Ook Marco Marcelli is blij met de stage die hij nu heeft. Hij heeft de zwartbetalende organisatie voortijdig verlaten om te gaan werken bij een grote ngo die opkomt voor de rechten van het kind. “Ik hou me bezig met de online en interne communicatie, ik mag waarschijnlijk ook een video maken. Ik heb een goede supervisor, en ik krijg meer betaald: 750 euro per maand plus reiskosten. Ik kan tenminste de huur weer betalen.” Al is het salaris eigenlijk niet eens het probleem, zegt hij. “Ik kan er best mee leven dat je een tijd weinig betaald krijgt, omdat je nog nieuw en onervaren bent. Maar zou de stage niet een investering moeten zijn, een tijd die je kunt gebruiken om je te bewijzen bij de werkgever, zodat je daarna aanspraak kunt maken op een baan bij die organisatie? Nu werk je een aantal maanden, dan houdt je periode op en nemen ze weer nieuwe stagiairs aan. Bij het volgende bedrijf moet je weer van voren af aan beginnen. Je leert er veel van, maar je krijgt ook het gevoel dat je recyclemateriaal bent.”
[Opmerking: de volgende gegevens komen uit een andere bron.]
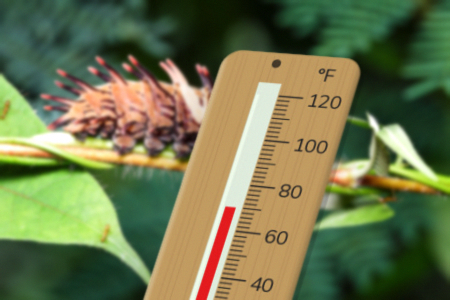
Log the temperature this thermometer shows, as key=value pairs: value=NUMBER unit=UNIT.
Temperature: value=70 unit=°F
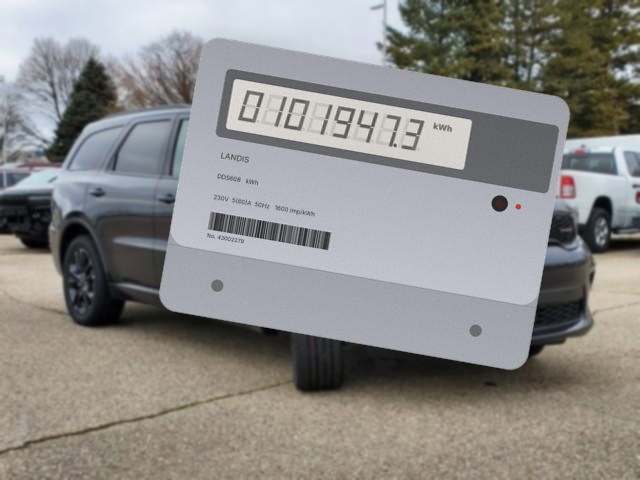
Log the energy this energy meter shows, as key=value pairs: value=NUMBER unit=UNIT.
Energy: value=101947.3 unit=kWh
Voor deze internetpublicatie zijn de namen van Petra Koning en Marco Marcelli gefingeerd
Werkloze jongeren zijn vaker hoogopgeleid
In een jaar tijd verdubbelde het aantal hoogopgeleide werkloze jongeren, tot bijna 8.000 in december vorig jaar. Deze sterke stijging is opvallend, omdat werkloosheid onder jongeren van 27 jaar of jonger voornamelijk
de laagopgeleide groep trof. Inmiddels is 11 procent van de werkloze jongeren hoogopgeleid (zij hebben een hbo- of universitair diploma). Dat blijkt uit cijfers van het CBS en UWV.
De jeugdwerkloosheid (tot 25 jaar) is 15,7 procent. De totale werkloosheid onder alle leeftijdsgroepen is 8,1 procent. Om de groeiende jeugdwerkloosheid aan te pakken, werd oud-Kamerlid Mirjam Sterk begin deze maand benoemd tot ambassadeur jeugdwerkloosheid. Ze moet het onderwijs en bedrijfsleven beter met elkaar verbinden zodat er werkplekken voor pas afgestudeerde jongeren ontstaan.